Task to complete: Your answer should be every line of the records that contains the word "Profile".

Supplied data START

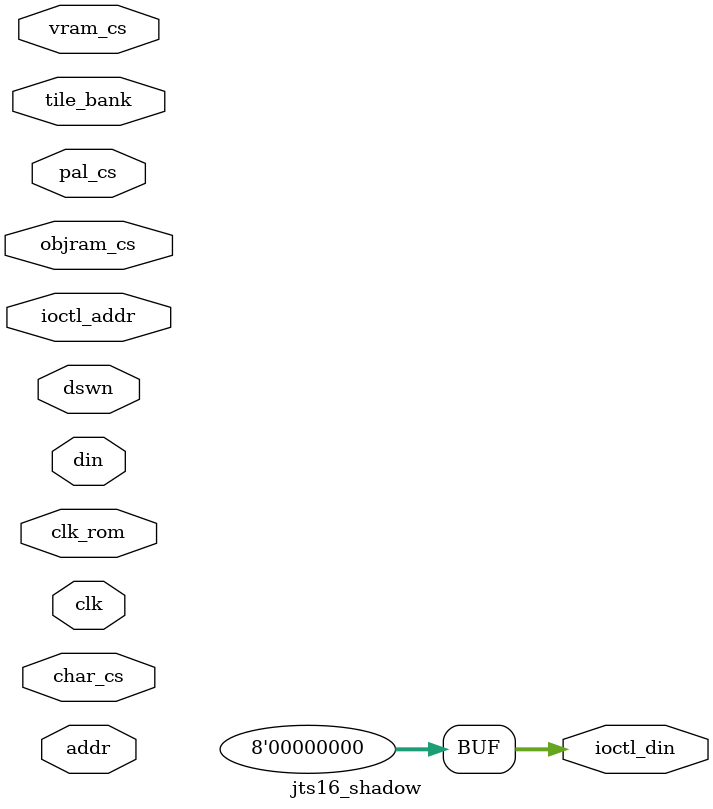
<source format=v>
/*  This file is part of JTS16.
    JTS16 program is free software: you can redistribute it and/or modify
    it under the terms of the GNU General Public License as published by
    the Free Software Foundation, either version 3 of the License, or
    (at your option) any later version.

    JTS16 program is distributed in the hope that it will be useful,
    but WITHOUT ANY WARRANTY; without even the implied warranty of
    MERCHANTABILITY or FITNESS FOR A PARTICULAR PURPOSE.  See the
    GNU General Public License for more details.

    You should have received a copy of the GNU General Public License
    along with JTS16.  If not, see <http://www.gnu.org/licenses/>.

    Author: Jose Tejada Gomez. Twitter: @topapate
    Version: 1.0
    Date: 30-6-2021 */

module jts16_shadow #(parameter VRAMW=14) (
    input             clk,
    input             clk_rom,

    // Capture SDRAM bank 0 inputs
    input   [VRAMW:1] addr,
    input             char_cs,    //  4k
    input             vram_cs,    // 32k
    input             pal_cs,     //  4k
    input             objram_cs,  //  2k
    input      [15:0] din,
    input      [ 1:0] dswn,  // write mask -active low

    input      [ 5:0] tile_bank,

    // Let data be dumped via NVRAM interface
    input      [16:0] ioctl_addr,
    output     [ 7:0] ioctl_din
);

`ifndef MISTER
    assign ioctl_din = 0;
`else

wire [15:0] vram_dout, char_dout, pal_dout, objram_dout;
reg  [15:0] dout, dout_latch;

wire [ 1:0] vram_we   = vram_cs   ? ~dswn : 2'b0;
wire [ 1:0] char_we   = char_cs   ? ~dswn : 2'b0;
wire [ 1:0] pal_we    = pal_cs    ? ~dswn : 2'b0;
wire [ 1:0] objram_we = objram_cs ? ~dswn : 2'b0;

assign ioctl_din = ~ioctl_addr[0] ? dout_latch[15:8] : dout_latch[7:0];

always @(*) begin
    if( VRAMW==14 ) begin
        casez( ioctl_addr[15:11] )
            5'b0???_?: dout = vram_dout;
            5'b1000_?: dout = char_dout;
            5'b1001_?: dout = pal_dout;
            5'b1010_0: dout = objram_dout;
            default:   dout = 16'hffff;
        endcase
    end else begin
        dout = vram_dout;
        if( ioctl_addr[16] ) begin
            casez( ioctl_addr[15:12] )
                4'b0000: dout = char_dout;    // 4kB
                4'b0001: dout = pal_dout;     // 4kB
                4'b0010:
                    dout = ioctl_addr[11] ? {2'd0, tile_bank} : objram_dout;  // 2kB
                default: dout = 16'hffff;
            endcase
        end
    end
end

always @(posedge clk_rom) begin
    if( ioctl_addr[0] )
        dout_latch <= dout;
end

jtframe_dual_ram16 #(.AW(VRAMW)) u_vram(
    .clk0       ( clk       ),
    .clk1       ( clk_rom   ),
    // CPU writes
    .data0      ( din       ),
    .addr0      ( addr      ),
    .we0        ( vram_we   ),
    .q0         (           ),
    // hps_io reads
    .data1      (           ),
    .addr1      ( ioctl_addr[VRAMW:1] ),
    .we1        ( 2'b0      ),
    .q1         ( vram_dout )
);

jtframe_dual_ram16 #(.AW(11)) u_char(
    .clk0       ( clk       ),
    .clk1       ( clk_rom   ),
    // CPU writes
    .data0      ( din       ),
    .addr0      ( addr[11:1]),
    .we0        ( char_we   ),
    .q0         (           ),
    // hps_io reads
    .data1      (           ),
    .addr1      ( ioctl_addr[11:1] ),
    .we1        ( 2'b0      ),
    .q1         ( char_dout )
);

jtframe_dual_ram16 #(.AW(11)) u_pal(
    .clk0       ( clk       ),
    .clk1       ( clk_rom   ),
    // CPU writes
    .data0      ( din       ),
    .addr0      ( addr[11:1]),
    .we0        ( pal_we    ),
    .q0         (           ),
    // hps_io reads
    .data1      (           ),
    .addr1      ( ioctl_addr[11:1] ),
    .we1        ( 2'b0      ),
    .q1         ( pal_dout )
);

jtframe_dual_ram16 #(.AW(10)) u_objram(
    .clk0       ( clk       ),
    .clk1       ( clk_rom   ),
    // CPU writes
    .data0      ( din       ),
    .addr0      ( addr[10:1]),
    .we0        ( objram_we ),
    .q0         (           ),
    // hps_io reads
    .data1      (           ),
    .addr1      ( ioctl_addr[10:1] ),
    .we1        ( 2'b0      ),
    .q1         ( objram_dout )
);

`endif
endmodule
</source>
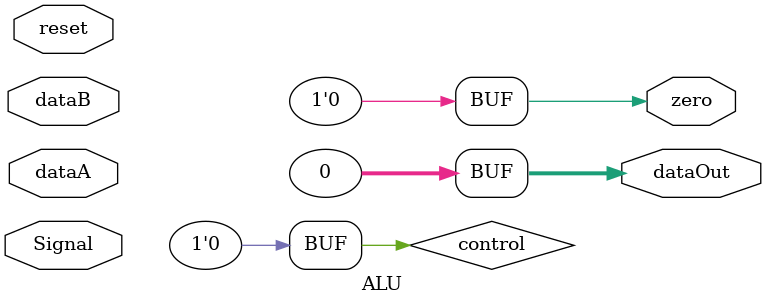
<source format=v>
`timescale 1ns/1ns
/**
ALU (Arithmetic Logic Unit) module performs various arithmetic and logical operations on two input data, based on a control signal.

inputs :
	dataA : 32-bit input data A
	dataB : 32-bit input data B
	Signal : 6-bit control signal
	reset : Reset signal
outputs :
	dataOut: 32-bit output data
*/
module ALU( input [31:0] dataA, input [31:0] dataB, input [2:0] Signal, output [31:0] dataOut, input reset, output zero );

wire control;
wire [31:0] sum, andNum, orNum, sltNum ;

//   Signal ( 6-bits)
parameter AND = 6'b100100; //   AND  : 36
parameter OR  = 6'b100101; //   OR   : 37
parameter ADD = 6'b100000; //   ADD  : 32
parameter SUB = 6'b100010; //   SUB  : 34
parameter SLT = 6'b101010; //   SLT  : 42


// if the signal == SUB or signal == SLT, then the control will be 1, else the control will be 0
assign control = ( Signal == AND ) ? 0 :
	     	     ( Signal == OR  ) ? 0 :
	     	     ( Signal == ADD ) ? 0 :
	     	     ( Signal == SUB ) ? 1 :
	     	     ( Signal == SLT ) ? 1 : 0 ;

FA_ALU32 U_FA_ALU32( .a(dataA), .b(dataB), .cin(control), .sum(sum), .andNum(andNum), .orNum(orNum), .sltNum(sltNum) ) ;

// set dataOut
assign dataOut = ( Signal == AND ) ? andNum :
	     	     ( Signal == OR  ) ? orNum  :
	     	     ( Signal == ADD ) ? sum :
	     	     ( Signal == SUB ) ? sum :
	     	     ( Signal == SLT ) ? sltNum : 32'b0 ;

assign zero = ( dataOut == 32'b0 ) ? ( Signal == SUB ) ? 1 : 0 : 0 ;

endmodule

</source>
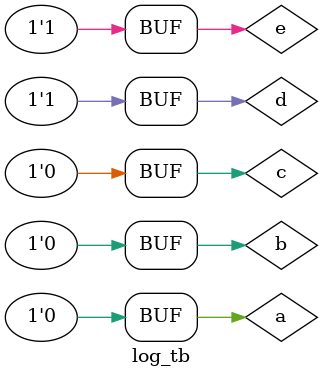
<source format=sv>
module log_tb;
    reg a, b, c, d, e;  
    wire Y;         
    log uut (a,b,c,d,e,Y);
    initial begin
        a = 0; b = 0; c = 0; d = 0; e = 0;
        #10;
        a = 0; b = 0; c = 0; d = 0; e = 1;
        #10;
        a = 0; b = 0; c = 0; d = 1; e = 0;
        #10;
        a = 0; b = 0; c = 0; d = 1; e = 1;
        #10;
    end	
endmodule

</source>
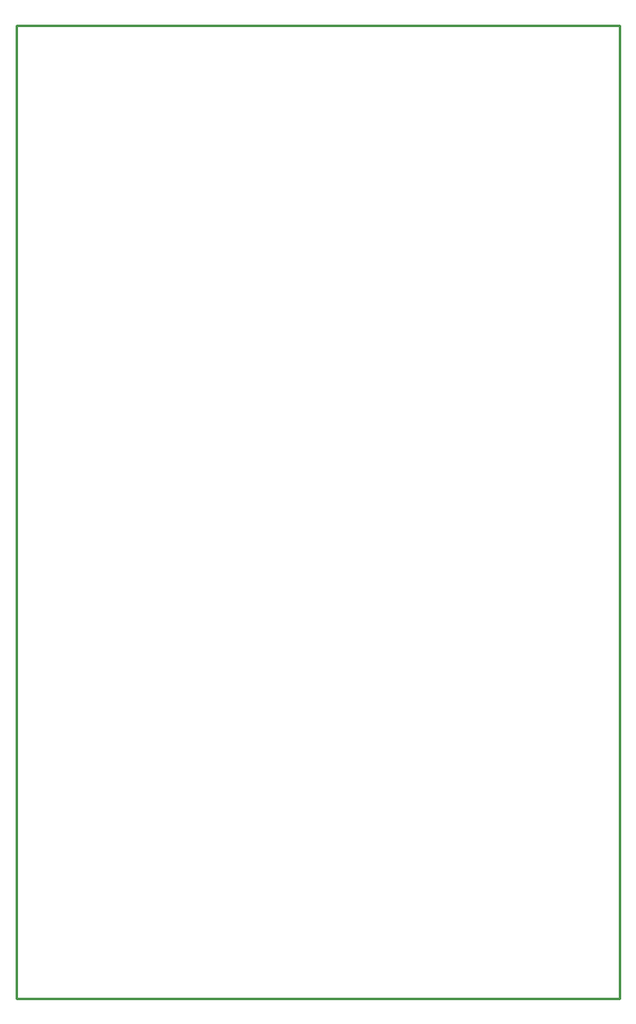
<source format=gbr>
G04 start of page 10 for group 9 layer_idx 6 *
G04 Title: (unknown), global_outline *
G04 Creator: pcb-rnd 2.1.0 *
G04 CreationDate: 2018-12-10 02:10:37 UTC *
G04 For: oscar *
G04 Format: Gerber/RS-274X *
G04 PCB-Dimensions: 244800 394800 *
G04 PCB-Coordinate-Origin: lower left *
%MOIN*%
%FSLAX25Y25*%
%LNOUTLINE*%
%ADD252C,0.0100*%
G54D252*X0Y394800D02*X245000D01*
Y-200D01*
X0D01*
Y394800D01*
M02*

</source>
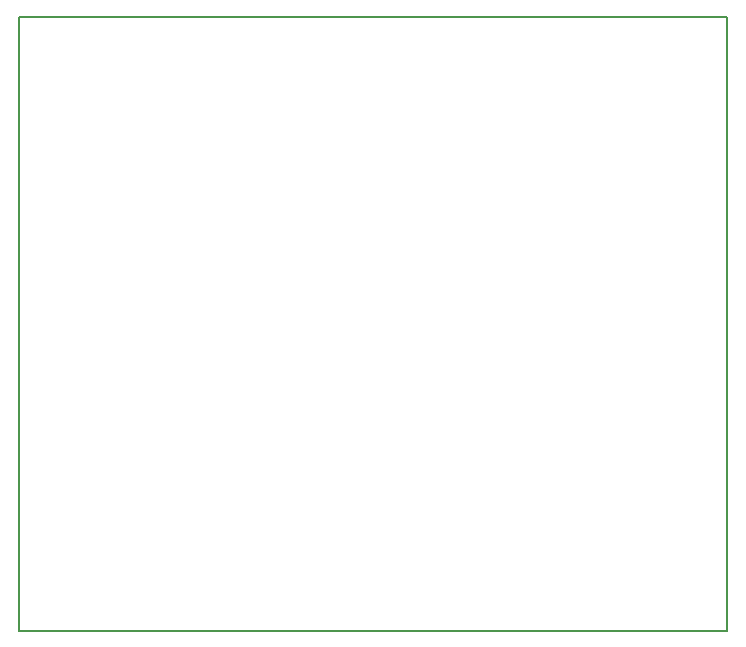
<source format=gbr>
%TF.GenerationSoftware,KiCad,Pcbnew,(6.0.2)*%
%TF.CreationDate,2022-03-19T19:34:23-03:00*%
%TF.ProjectId,ThermalControl,54686572-6d61-46c4-936f-6e74726f6c2e,rev?*%
%TF.SameCoordinates,Original*%
%TF.FileFunction,Profile,NP*%
%FSLAX46Y46*%
G04 Gerber Fmt 4.6, Leading zero omitted, Abs format (unit mm)*
G04 Created by KiCad (PCBNEW (6.0.2)) date 2022-03-19 19:34:23*
%MOMM*%
%LPD*%
G01*
G04 APERTURE LIST*
%TA.AperFunction,Profile*%
%ADD10C,0.150000*%
%TD*%
G04 APERTURE END LIST*
D10*
X55000000Y-42000000D02*
X115000000Y-42000000D01*
X115000000Y-42000000D02*
X115000000Y-94000000D01*
X115000000Y-94000000D02*
X55000000Y-94000000D01*
X55000000Y-94000000D02*
X55000000Y-42000000D01*
M02*

</source>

Supplied data END

Exercise answer:
%TF.FileFunction,Profile,NP*%
%TA.AperFunction,Profile*%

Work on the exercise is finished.